• Brief A: Transcribe the part of the NCAA second-round article between "Five burning questions" and "shock the tournament?", inclusive.
• Brief B: According to the NCAA second-round article, in which state is Oakland University located?
• Brief C: Write the next part of the article about the NCAA tournament's second round, starting after its final sentence.

START Source passage

Five burning questions for NCAA second round

Jose Juarez

Oakland players celebrate their giant-killing win after edging fourth-seeded Ohio State in a shootout.

Three weekends remain in the NCAA tournament, but with 32 games in the books, we're more than halfway done. The first round offered plenty of drama, but it also leaves us with plenty of intrigue as to what's ahead.

1. What does it feel like to shock the tournament?

This one is difficult to answer from behind a keyboard, so some expert assistance is required.

A senior for Oakland University (yes, she and her teammates spend a lot of time in airports explaining that, no, it's not in California; it's in Michigan), Nicole DeLuca sparked the sort of loud, physical, uninhibited celebration that makes this time of year about so much more than one team holding a championship trophy when she slotted home the clinching kick from the penalty spot in a shootout following a 1-1 draw against No. 4 Ohio State on Saturday night.

END Source passage
START Supplied entries

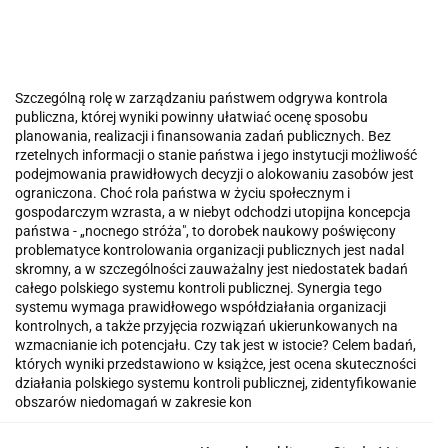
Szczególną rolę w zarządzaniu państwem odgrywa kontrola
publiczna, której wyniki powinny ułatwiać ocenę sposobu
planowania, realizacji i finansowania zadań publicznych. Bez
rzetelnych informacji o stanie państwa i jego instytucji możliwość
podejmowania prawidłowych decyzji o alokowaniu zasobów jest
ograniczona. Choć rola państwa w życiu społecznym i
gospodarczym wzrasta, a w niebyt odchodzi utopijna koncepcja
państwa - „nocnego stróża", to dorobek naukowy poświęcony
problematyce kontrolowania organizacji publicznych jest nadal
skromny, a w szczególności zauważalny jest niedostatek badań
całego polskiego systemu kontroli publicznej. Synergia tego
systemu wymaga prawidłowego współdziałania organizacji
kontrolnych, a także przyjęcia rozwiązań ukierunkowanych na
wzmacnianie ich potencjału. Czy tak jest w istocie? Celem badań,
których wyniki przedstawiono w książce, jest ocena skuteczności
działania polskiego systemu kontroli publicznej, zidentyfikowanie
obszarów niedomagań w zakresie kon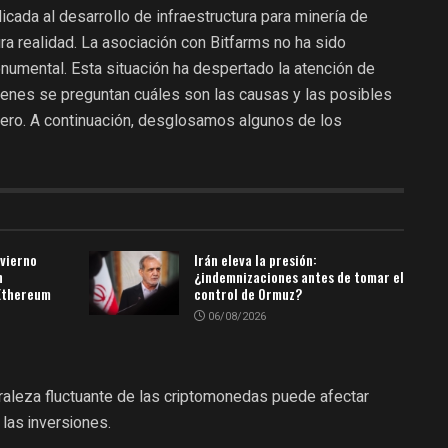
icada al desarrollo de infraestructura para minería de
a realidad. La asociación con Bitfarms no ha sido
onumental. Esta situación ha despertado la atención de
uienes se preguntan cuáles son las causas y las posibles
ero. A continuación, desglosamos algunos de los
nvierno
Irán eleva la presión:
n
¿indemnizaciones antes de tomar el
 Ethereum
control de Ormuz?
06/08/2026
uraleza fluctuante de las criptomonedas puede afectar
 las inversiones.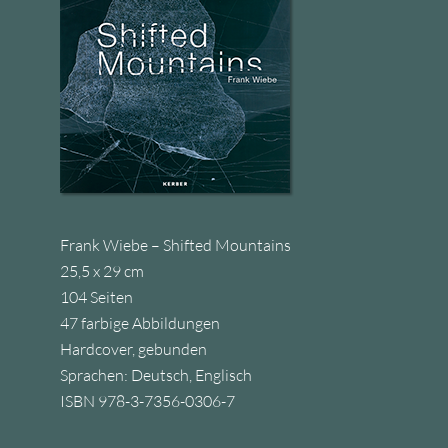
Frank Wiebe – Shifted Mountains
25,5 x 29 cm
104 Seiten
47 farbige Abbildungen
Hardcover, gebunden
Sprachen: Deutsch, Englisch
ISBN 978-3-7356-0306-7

END Supplied entries
START Supplied entries

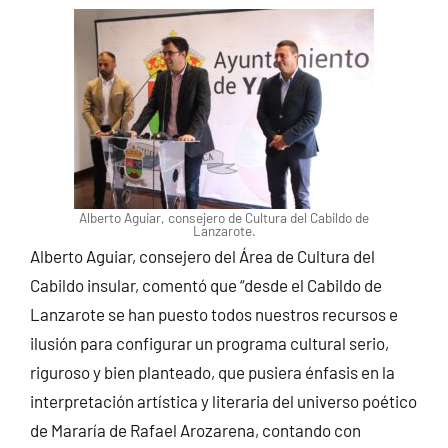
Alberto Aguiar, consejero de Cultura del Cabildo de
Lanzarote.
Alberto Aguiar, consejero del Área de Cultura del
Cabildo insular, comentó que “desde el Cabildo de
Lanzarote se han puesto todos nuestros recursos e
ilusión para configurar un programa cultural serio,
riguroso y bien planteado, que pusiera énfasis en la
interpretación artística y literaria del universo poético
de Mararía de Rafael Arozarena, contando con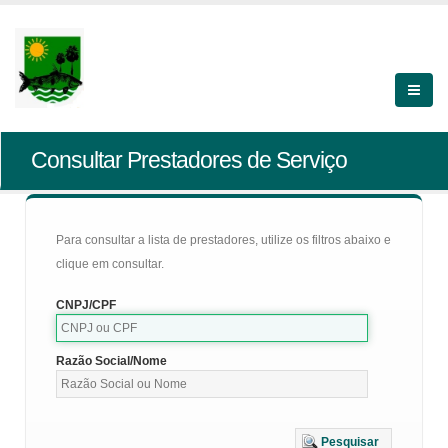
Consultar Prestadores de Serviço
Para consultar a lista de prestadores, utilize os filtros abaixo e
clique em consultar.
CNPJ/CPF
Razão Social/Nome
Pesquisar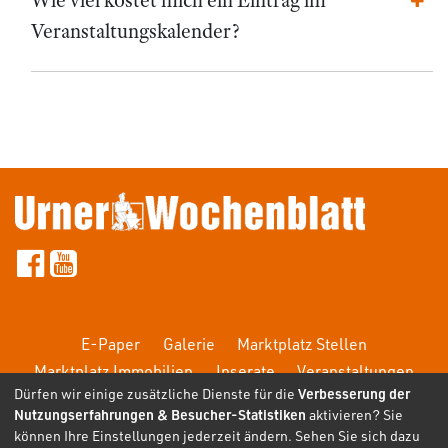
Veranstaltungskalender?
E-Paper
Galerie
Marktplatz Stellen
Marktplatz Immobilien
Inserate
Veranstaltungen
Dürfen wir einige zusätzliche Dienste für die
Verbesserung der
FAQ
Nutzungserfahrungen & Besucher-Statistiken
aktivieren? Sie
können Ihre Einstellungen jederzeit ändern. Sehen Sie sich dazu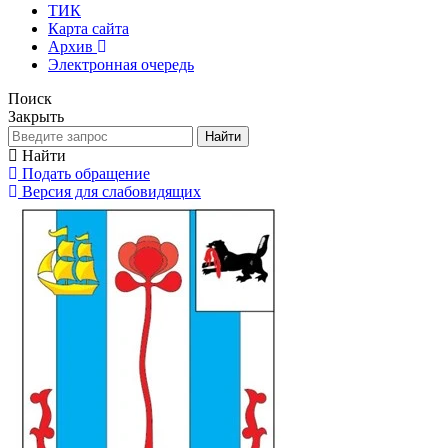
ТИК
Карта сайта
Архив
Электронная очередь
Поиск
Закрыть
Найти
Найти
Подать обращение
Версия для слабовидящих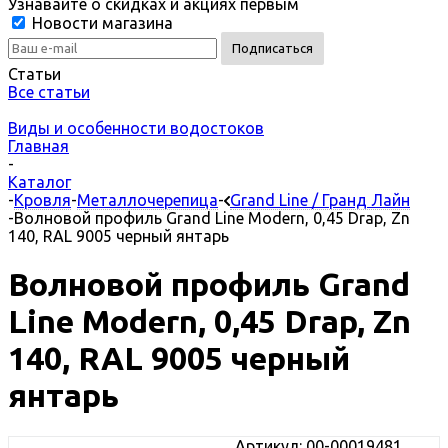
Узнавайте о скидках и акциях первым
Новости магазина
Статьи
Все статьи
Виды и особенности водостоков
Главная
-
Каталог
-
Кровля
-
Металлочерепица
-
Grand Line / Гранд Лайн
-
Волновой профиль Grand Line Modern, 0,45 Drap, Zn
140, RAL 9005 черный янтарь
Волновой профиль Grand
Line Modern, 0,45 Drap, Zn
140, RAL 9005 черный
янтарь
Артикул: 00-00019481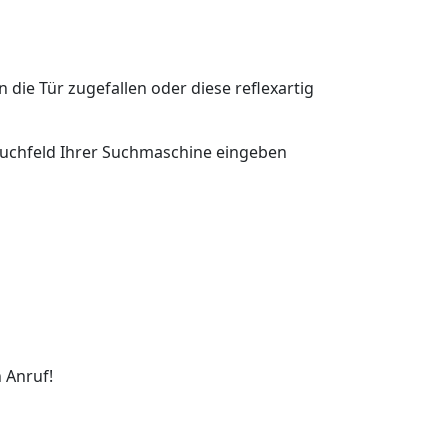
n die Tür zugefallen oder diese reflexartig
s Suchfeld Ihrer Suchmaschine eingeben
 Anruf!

END Supplied entries
START Supplied entries

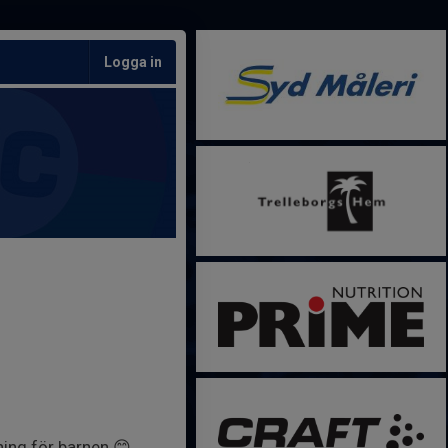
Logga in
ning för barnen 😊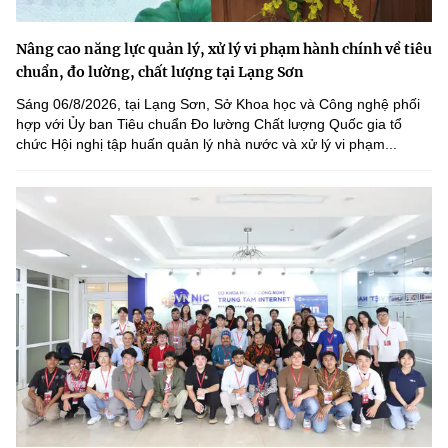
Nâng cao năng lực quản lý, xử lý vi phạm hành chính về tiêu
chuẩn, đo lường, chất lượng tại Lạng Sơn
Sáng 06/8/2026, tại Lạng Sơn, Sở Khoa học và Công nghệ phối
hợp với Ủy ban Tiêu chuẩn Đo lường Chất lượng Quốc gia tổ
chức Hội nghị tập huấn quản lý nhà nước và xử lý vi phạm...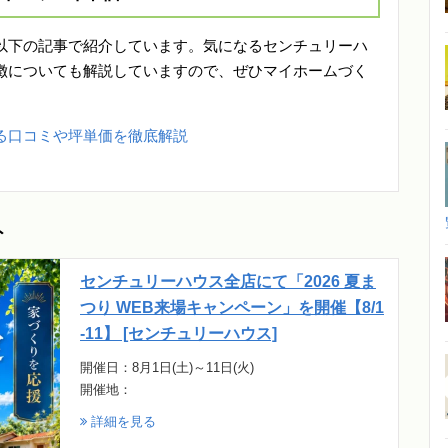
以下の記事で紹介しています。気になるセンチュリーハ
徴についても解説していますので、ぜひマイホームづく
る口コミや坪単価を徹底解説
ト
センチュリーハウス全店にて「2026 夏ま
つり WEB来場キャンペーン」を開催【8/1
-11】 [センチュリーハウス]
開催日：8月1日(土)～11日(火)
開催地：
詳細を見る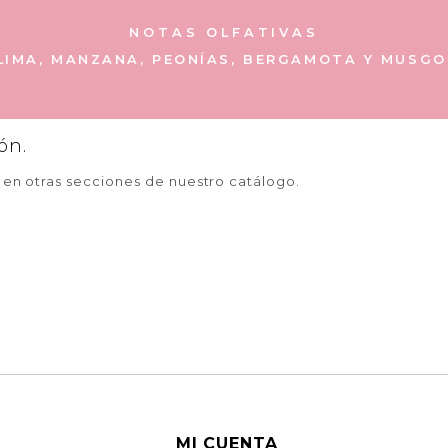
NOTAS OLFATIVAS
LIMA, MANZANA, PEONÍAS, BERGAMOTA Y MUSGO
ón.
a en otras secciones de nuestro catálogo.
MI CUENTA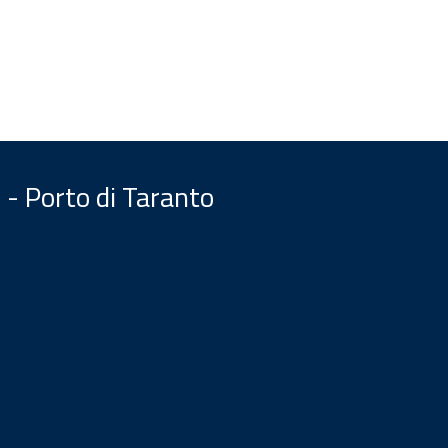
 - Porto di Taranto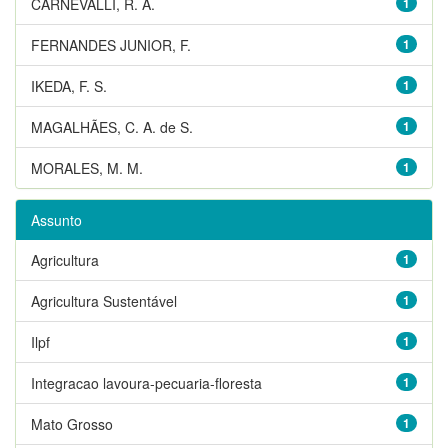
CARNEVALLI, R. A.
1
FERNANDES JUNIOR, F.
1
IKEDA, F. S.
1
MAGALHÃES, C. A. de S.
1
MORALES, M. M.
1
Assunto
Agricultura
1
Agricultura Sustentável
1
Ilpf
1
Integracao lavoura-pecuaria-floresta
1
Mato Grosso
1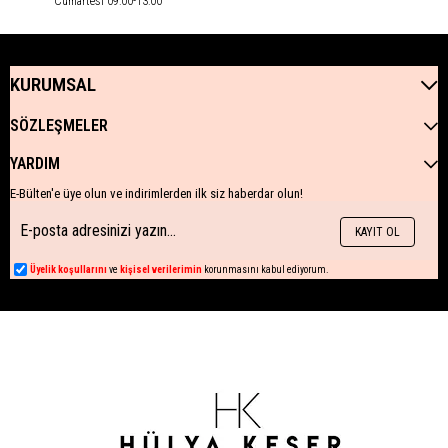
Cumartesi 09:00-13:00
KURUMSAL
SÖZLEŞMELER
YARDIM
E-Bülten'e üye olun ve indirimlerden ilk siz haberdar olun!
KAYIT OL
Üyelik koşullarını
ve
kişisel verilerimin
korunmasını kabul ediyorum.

END Supplied entries

• Task result A:
Five burning questions for NCAA second round

Jose Juarez

Oakland players celebrate their giant-killing win after edging fourth-seeded Ohio State in a shootout.

Three weekends remain in the NCAA tournament, but with 32 games in the books, we're more than halfway done. The first round offered plenty of drama, but it also leaves us with plenty of intrigue as to what's ahead.

1. What does it feel like to shock the tournament?

• Task result B: Michigan.

• Task result C:
It was the first NCAA tournament win in Oakland history, the second for a team from the Summit League and one of only two instances in the first round of this season's tournament in which seeded teams were eliminated. It earns the Golden Grizzlies a place in the second round and a trip to Tallahassee, Fla., to face Texas A&M this week.

But all of that is what it means. What about how it feels?

Jose Juarez

Shannon Coley had never played a shootout game, but made three saves to help Oakland to its first-round win over Ohio State.

"Last night, it kind of didn't even seem real," DeLuca said Sunday. "And then this morning, waking up and realizing that it actually was, it's a great feeling. Not only knowing that we were Summit League champs and then conference [tournament] champs, and then also recording our first actual win in the NCAA tournament made it even better."

As so often seems to be the case, the stories behind it are as remarkable as the result. For one thing, the last time DeLuca took a penalty this season, in a game in October, she sent the ball wide of goal. She said she didn't have a shot picked out as she walked to the spot against the Buckeyes, but she ended up putting the ball precisely where she meant to put the missed opportunity all those weeks ago.

And as it turned out, her kick only won the game because a goalkeeper who didn't even play the sport when she started high school came up with a performance of a lifetime.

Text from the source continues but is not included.